Why the ‘Great Man’ theory applies to Trump

RASHMEE ROSHAN LALL January 26, 2017
US President Donald Trump has a unique personality and an unusual way of thinking. Shawn Thew/Pool via Bloomberg News

US President Donald Trump has a unique personality and an unusual way of thinking. Shawn Thew/Pool via Bloomberg News

We do not yet know if Donald Trump will prove to be a good president, but the “Great Man” theory of history began to apply to America’s 45th commander-in-chief from the minute he took office.

That’s not just because he became head of the richest, most militarily powerful country in the world. The “Great Man” theory applies to unusual individuals whose character, inclinations and behaviour affect the course of history for good or bad.

Certain individuals have an undeniable place on that list. Even the most casual rundown of the “great men” of the 20th century would have to include, in no particular order, Kemal Ataturk, Mahatma Gandhi, Mohammed Ali Jinnah, Winston Churchill, Josef Stalin, Adolf Hitler, Mikhail Gorbachev, Franklin Delano Roosevelt, Martin Luther King, Charles de Gaulle, Mao Zedong, Osama bin Laden and Nelson Mandela. Oh, and FW de Klerk, South Africa’s last white president, who had both the wisdom and the courage to hand power to his former enemies.

That list, of course, is subjective and incomplete. It only features political leaders or “great men” whose actions were politically significant and it leaves out unusual people in other fields such as the arts, technology, philanthropy and fashion. Bill Gates, Mother Teresa, George Orwell, John Keynes and Coco Chanel also changed the course of history in their own way. But for the purposes of world history, it is America’s president Trump who will make the list of “great men” rather than Albert Einstein.

Mr Trump, like the 20th-century leaders listed above, has a unique personality and an unusual way of thinking. Whether it is the Gaullist traits — nationalism, protectionism or anti-multilateralism — he shares with France’s Charles de Gaulle, the self-regarding and controlling instincts of Mao, Stalin and Hitler, or the reformist zeal of Ataturk, Mr Trump is not like most other American presidents. Or indeed like most other Americans. Or like most other people. It is all but certain that he will make history rather than simply manage it.

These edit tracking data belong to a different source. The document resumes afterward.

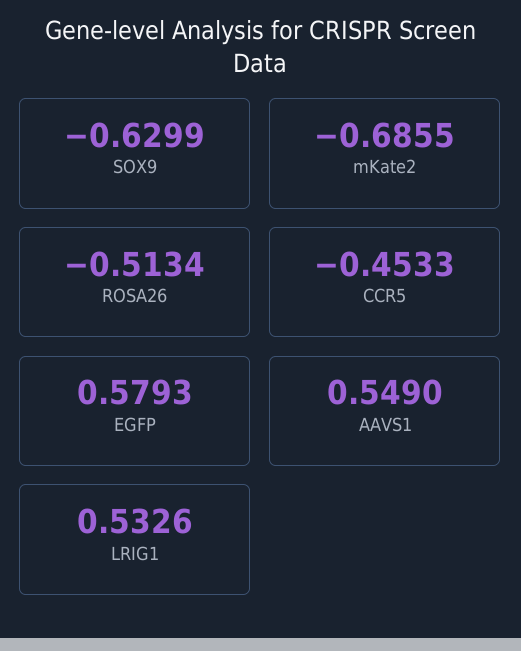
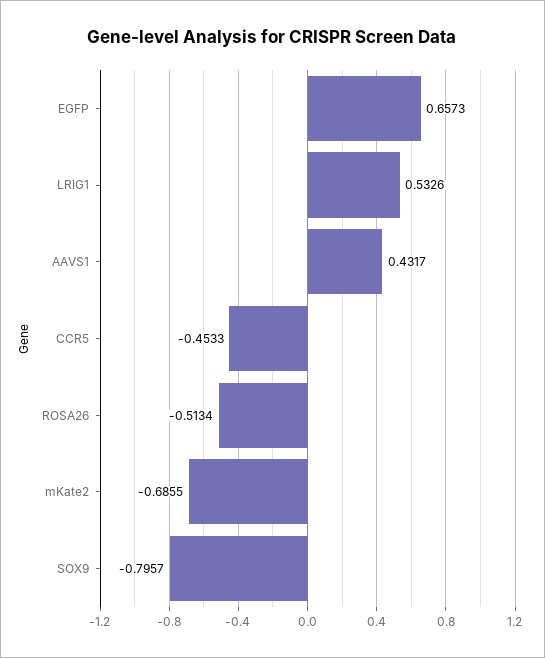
  {
-   "SOX9": -0.6299,
+   "SOX9": -0.7957,
    "mKate2": -0.6855,
    "ROSA26": -0.5134,
    "CCR5": -0.4533,
-   "EGFP": 0.5793,
+   "EGFP": 0.6573,
-   "AAVS1": 0.549,
+   "AAVS1": 0.4317,
    "LRIG1": 0.5326
  }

Are professional historians paying attention? Princeton history professor David Bell recently urged his tribe to show more interest in Mr Trump, the man, rather than just the social forces that brought him to power.

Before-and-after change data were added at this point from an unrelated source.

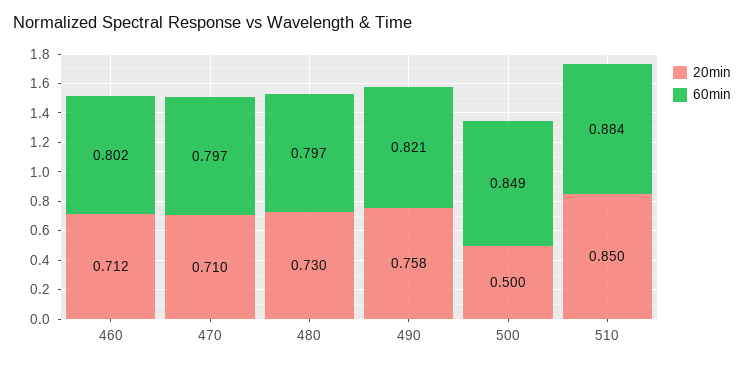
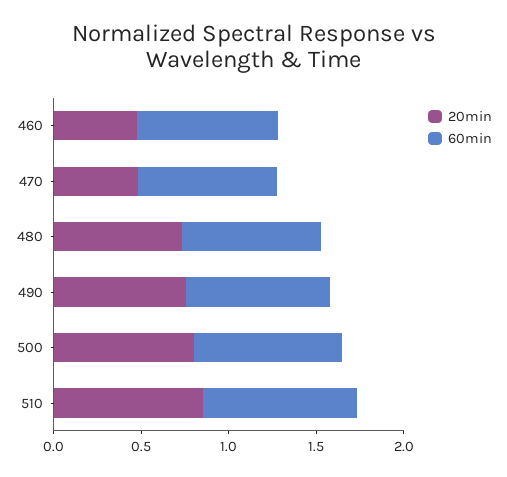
  {
    "20min": {
-     "460": 0.712,
+     "460": 0.5,
-     "470": 0.71,
+     "470": 0.5,
      "480": 0.73,
      "490": 0.758,
-     "500": 0.5,
+     "500": 0.8,
      "510": 0.85
    },
    "60min": {
      "460": 0.802,
      "470": 0.797,
      "480": 0.797,
      "490": 0.821,
      "500": 0.849,
      "510": 0.884
    }
  }

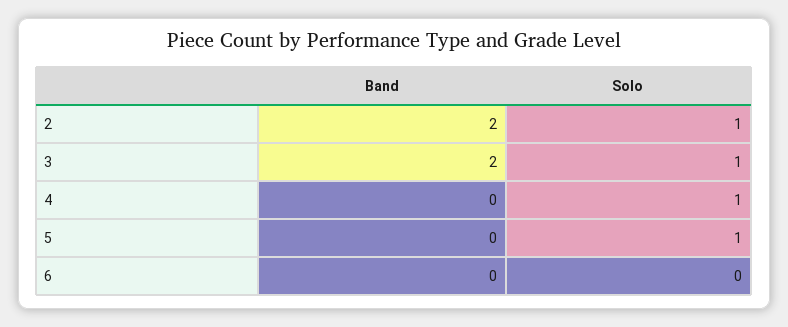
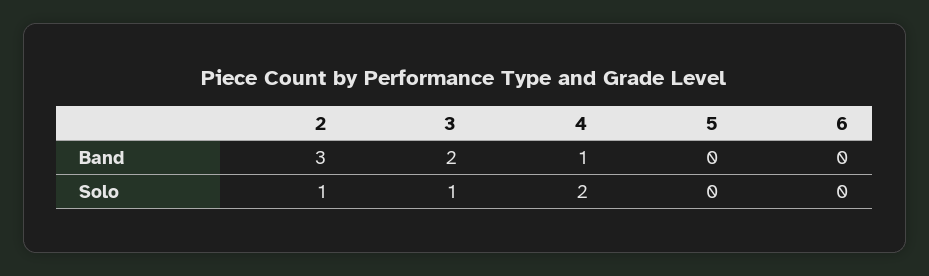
  {
    "Band": {
-     "2": 2,
+     "2": 3,
      "3": 2,
-     "4": 0,
+     "4": 1,
      "5": 0,
      "6": 0
    },
    "Solo": {
      "2": 1,
      "3": 1,
-     "4": 1,
+     "4": 2,
-     "5": 1,
+     "5": 0,
      "6": 0
    }
  }

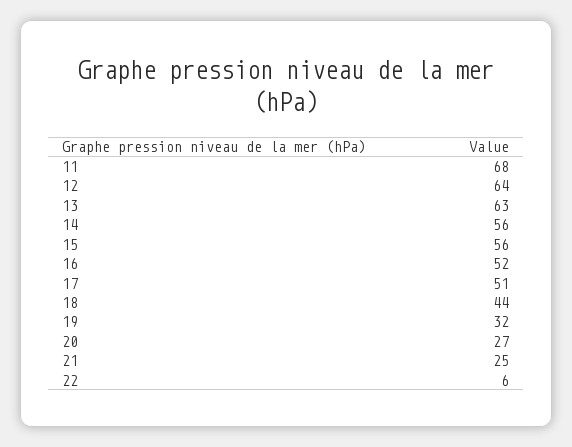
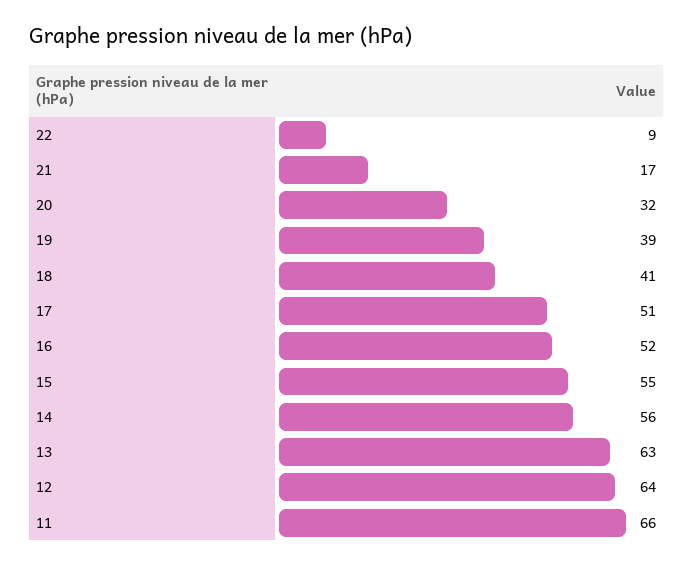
  {
-   "11": 68,
+   "11": 66,
    "12": 64,
    "13": 63,
    "14": 56,
-   "15": 56,
+   "15": 55,
    "16": 52,
    "17": 51,
-   "18": 44,
+   "18": 41,
-   "19": 32,
+   "19": 39,
-   "20": 27,
+   "20": 32,
-   "21": 25,
+   "21": 17,
-   "22": 6
+   "22": 9
  }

Populism, he says, may explain Mr Trump’s election victory, but it can’t forecast what will happen next on the watch of a man who is one of “a handful of unusual individuals, history’s archetypal Great Men and women”, people who cause historical change just as much as large-scale, long-term and impersonal forces.

It was an unusual plea from an academic who was trained in the French Annales School of historical thought, which sees social change developing across swaths of society rather than emanating from particular individuals.

One of Annales’ founders, Fernand Braudel, who wrote a massive account of the Mediterranean, believed that events were brief, nervous oscillations, the “froth” on the waves of time, and that decisions taken by powerful individuals were just insignificant “foam” on the ocean’s surface. Meanwhile, Braudel believed history took place at much greater depths and, like an iceberg, was hidden from view.

Is Mr Trump’s rise just the foam of history, then, and its implications similarly meaningless?

Not if you consider Prof Bell’s confession that despite his training he ultimately found it “hard to teach the history of 20th-century Europe without often lapsing into the heroic mode — or rather into the mode of ‘heroes and villains’” .The character of the people who controlled states with massive destructive power became hugely significant, he says. This mattered particularly “in dictatorial states”.

Adolf Hitler and Joseph Stalin are the most obvious examples. What these men did was dictated by their characters and, insists Prof Bell, “the choices they made mattered”. Had different individuals been in power in Germany and the Soviet Union at the time, the course of history might have been different.

So too Churchill, who was pugnacious and prepared to fight Nazi Germany, unlike almost any other leading British politician of his time. So too Ataturk, Gandhi, Mandela, de Gaulle, FDR and the others on the preliminary list of “great men of history “.

Interestingly, the “Great Man” theory has its equivalent in journalism, which is often called the first draft of history. For journalists, it’s the “Big Personality” rule or the reliable expectation that some individuals will affect events by their idiosyncrasies.

For this year, three big personalities are expected to dominate — Mr Trump, Russia’s president Vladimir Putin and North Korea’s Kim Jong-un. All three have a distinctive mindset that can best be characterised as unpredictable and willing to play the wild card to achieve strategic aims.

For Mr Kim, it is his plans for an intercontinental ballistic missile. Mr Putin’s goal is to force renewed worldwide respect for Russia. And for Mr Trump, it is “America first”, the slogan he repeated at his inauguration as president last week and which may prompt him to remake the global order.

Call it the “Big Personality” rule or the “Great Man” theory, it is true, especially when a great man is not so good.